Quantization

Compressing a model by storing its weights in lower precision (8-bit, 4-bit, even 2-bit) instead of 16- or 32-bit floats, dramatically cutting memory and speeding up inference.

Quantization stores model weights using fewer bits per number. A 70B-parameter model in 16-bit (BF16) takes 140 GB; quantized to 4-bit it takes 35 GB and fits on a single high-end consumer GPU. Inference speed often improves too, because memory bandwidth is the bottleneck. It matters because hosting a frontier model in full precision needs serious hardware.

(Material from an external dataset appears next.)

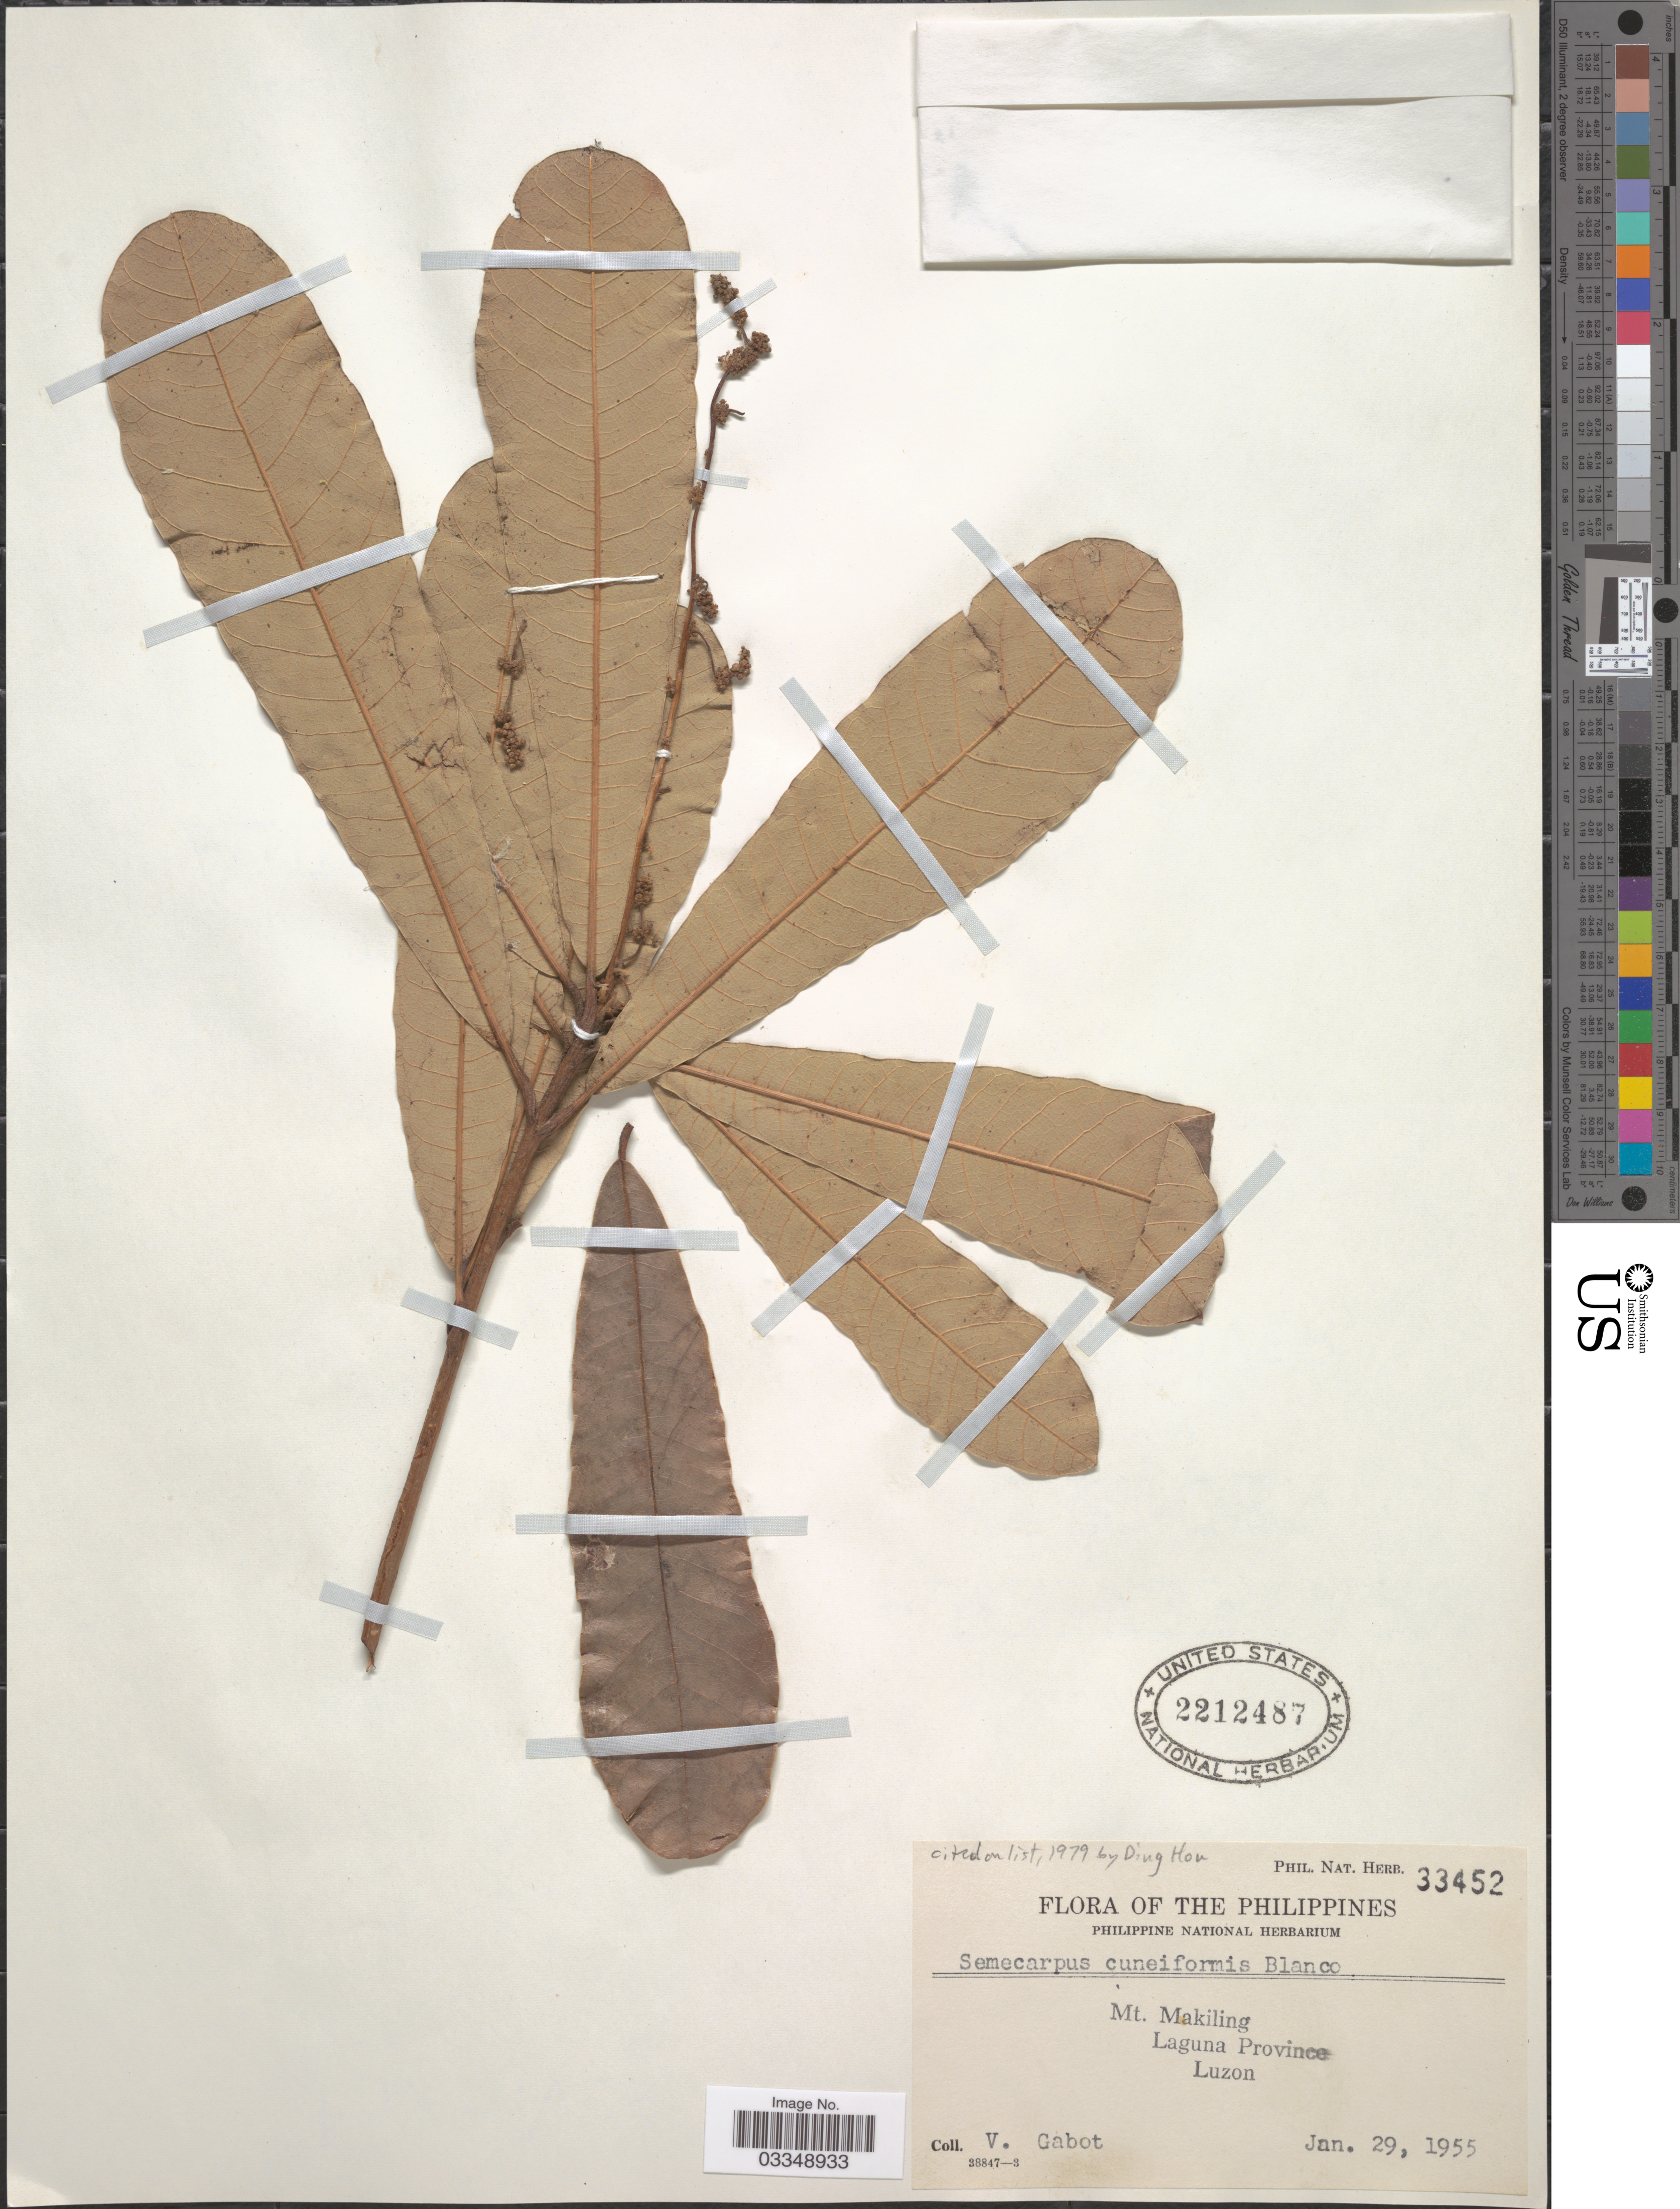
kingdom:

Quantization is what lets you run Llama 3 70B on a Mac Studio, fit Qwen 2.5 32B on a 24GB RTX 4090, or run a small model on a phone. For self-hosters and edge deployments, it's the difference between possible and not. The trade-off: quality drops a bit. INT8 is essentially free (no measurable quality loss). 4-bit (GPTQ, AWQ, GGUF Q4) keeps most of the quality with about 4× compression. 2-bit and 1.58-bit are research-grade and work for some models but break others. A concrete example: ollama and LM Studio default to Q4_K_M GGUF quantization — that's 4-bit weights with some 6-bit tweaks for sensitive layers. Performance on benchmarks usually drops 1-3% versus the full-precision version, but you fit a much bigger model on the same GPU. Related: GGUF, AWQ, GPTQ, INT8, distillation.